The authors in [102] propose an architecture for network security by sharing and reporting past behavioral patterns about network hosts. However, the behavioral patterns are only attack behaviors observed from network entities; no normal behavior pattern is considered. In addition, as pointed out in [8], such design brings in trust problem, and it can not detect the anomalies instantaneously with online traffic.
To summarize, although the above work did a good job in detecting the abnormal traffic, most of them are at the stage of using examples to illustrate the possibility of their schemes.

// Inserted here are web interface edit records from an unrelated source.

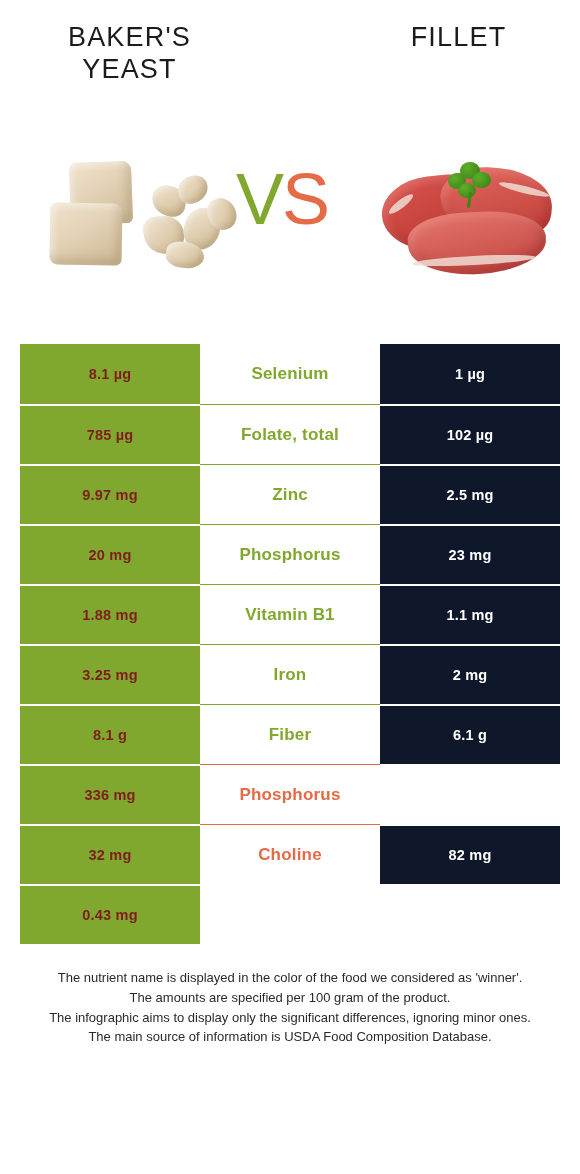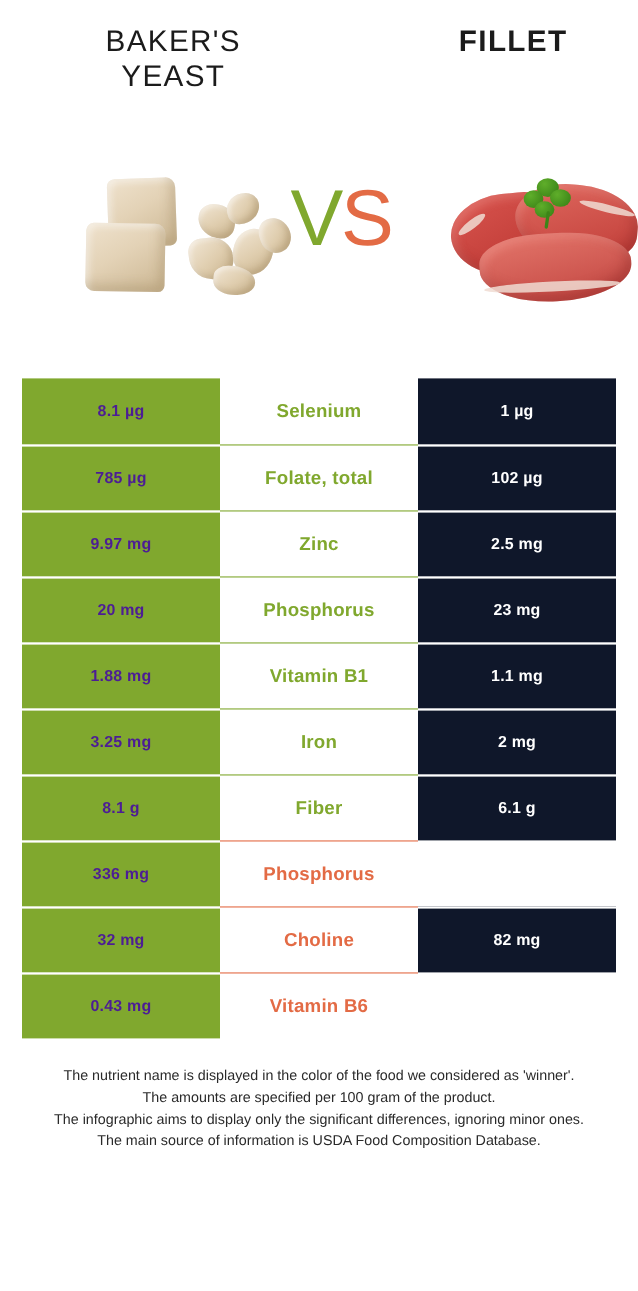--- a/index.html
+++ b/index.html
@@ -10,7 +10,7 @@
     font-family: "Liberation Sans", sans-serif;
     overflow: hidden;
   }
-  .page { position: relative; width: 580px; height: 833px; background: #fff; padding-left: 28px; }
+  .page { position: relative; width: 580px; height: 833px; background: #fff; }
 
   
   .header { position: relative; height: 320px; }

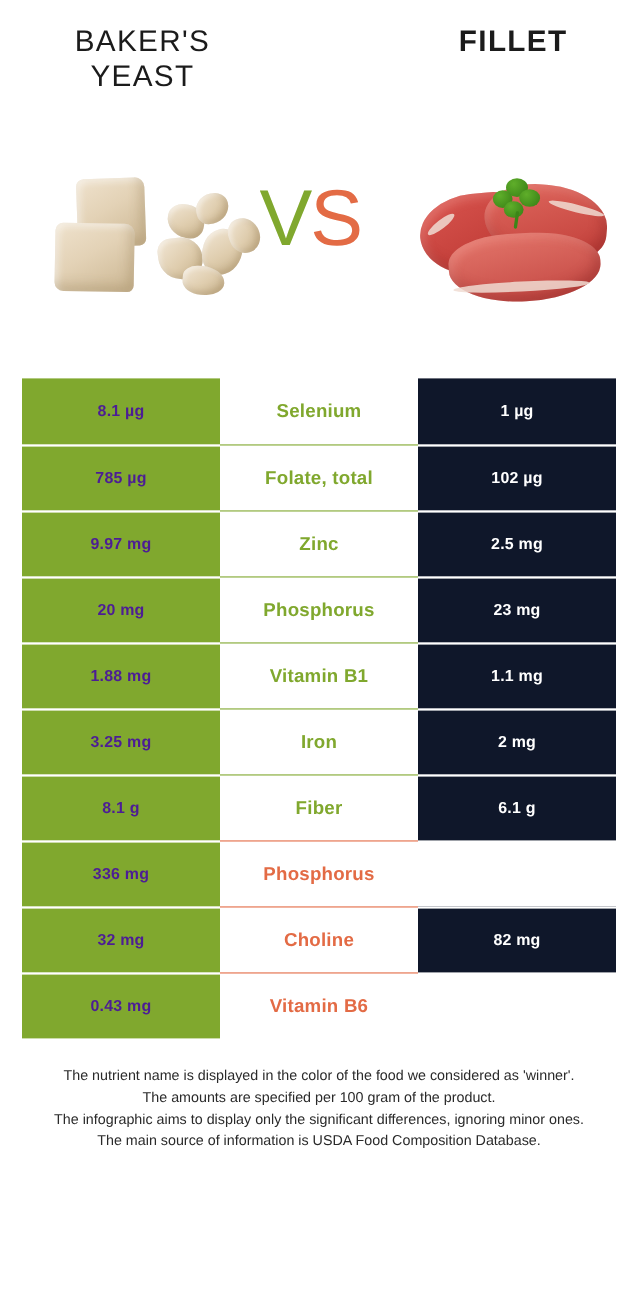--- a/index.html
+++ b/index.html
@@ -27,7 +27,7 @@
     text-transform: uppercase;
   }
   .title-left  { left: 22px;  width: 215px; }
-  .title-right { right: 6px; width: 215px; font-weight: bold; }
+  .title-right { right: 14px; width: 215px; }
 
   
   .vs {

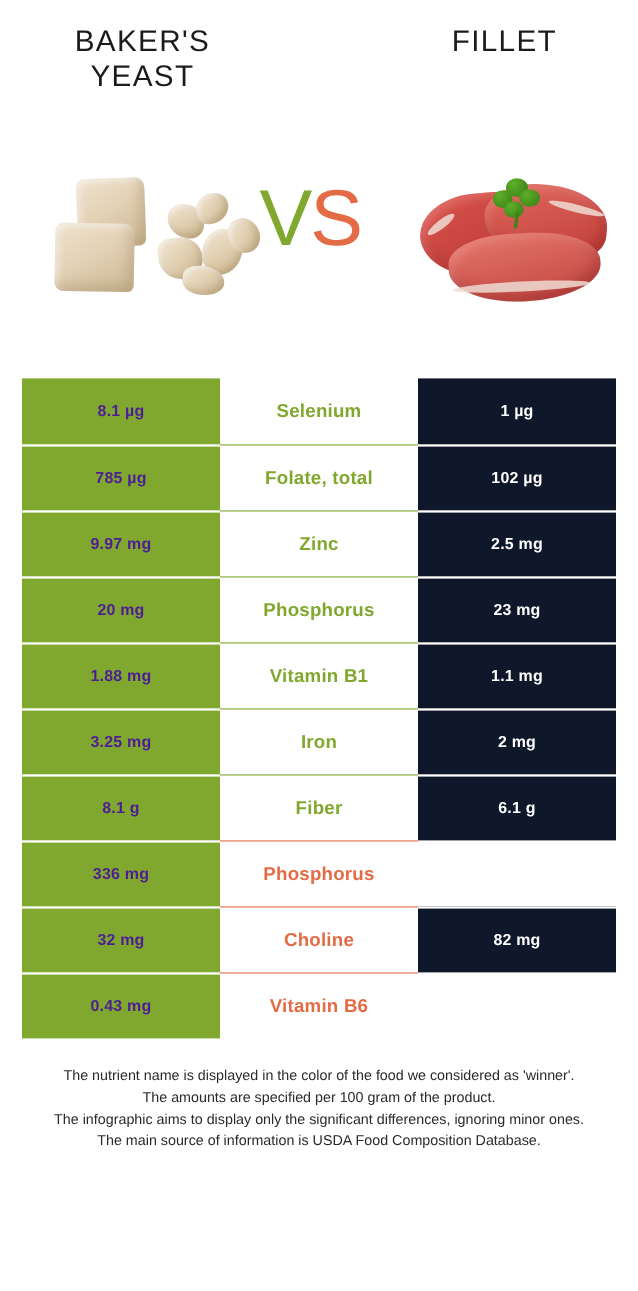--- a/index.html
+++ b/index.html
@@ -122,7 +122,7 @@
     display: flex; align-items: center; justify-content: center;
     font-size: 14.5px; font-weight: 700; letter-spacing: .2px;
   }
-  .cell-left  { width: 180px; background: #80A82E; color: #4c1d95; }
+  .cell-left  { width: 180px; background: #80A82E; color: #7f1d1d; }
   .cell-mid   { width: 180px; background: #ffffff; }
   .cell-right { width: 180px; background: #0f172a; color: #ffffff; }
   .row + .row .cell-left,

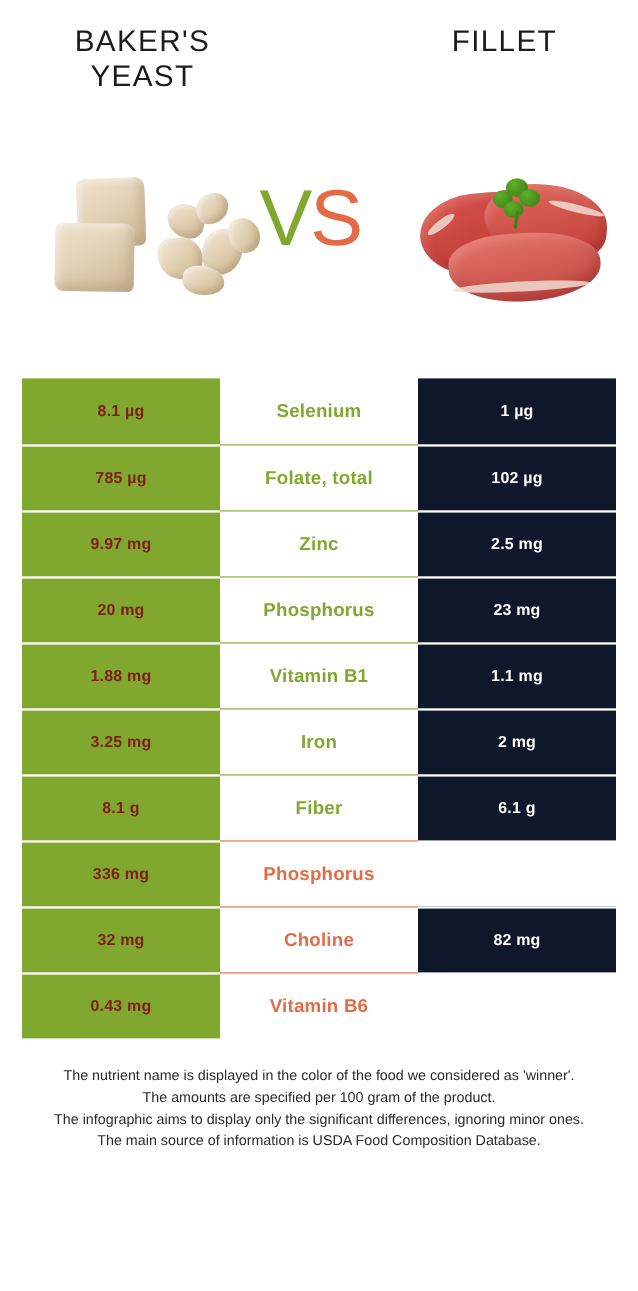--- a/index.html
+++ b/index.html
@@ -255,9 +255,6 @@
       </div>
       <div class="row win-orange bordered">
         <div class="cell cell-left">0.43 mg</div>
-        <div class="cell cell-mid">
-          <span class="nutrient">Vitamin B6</span>
-        </div>
       </div>
     </div>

Moreover, few of them evaluate their schemes thoroughly by considering the false positive rates. In the literature, the work in [8] is the most similar one to ours. However, our work mainly differs from theirs in the following ways:
1. The main difference is that we profile the node behavior in a way which can be coupled with further statistical analysis, and we consider a more complicated case where multiple new worms are used which could be further applied for botnet construction, all these
were not studied in [8];
2. As an important metrics, we evaluate the proposed detection metric by false positive rate, while the false positive rate is hard to measure hence not considered in [8];
3. We profile all the nodes in the network, while in [8], only about 17% of nodes have their profiles (they can only profile most active normal nodes, which may not be enough for malware detection at early stage);
4. We use a shorter time interval and jointly consider the time and node correlation to build profile, while they built the profile on individual node in an accumulative level at longer time intervals (1 day).
In addition, it is uncertain that behavior profiles in [8] can be interpreted in a reasonable way, but we have shown in this Chapter that it is easy to interpret network traffic at the node level by our approach.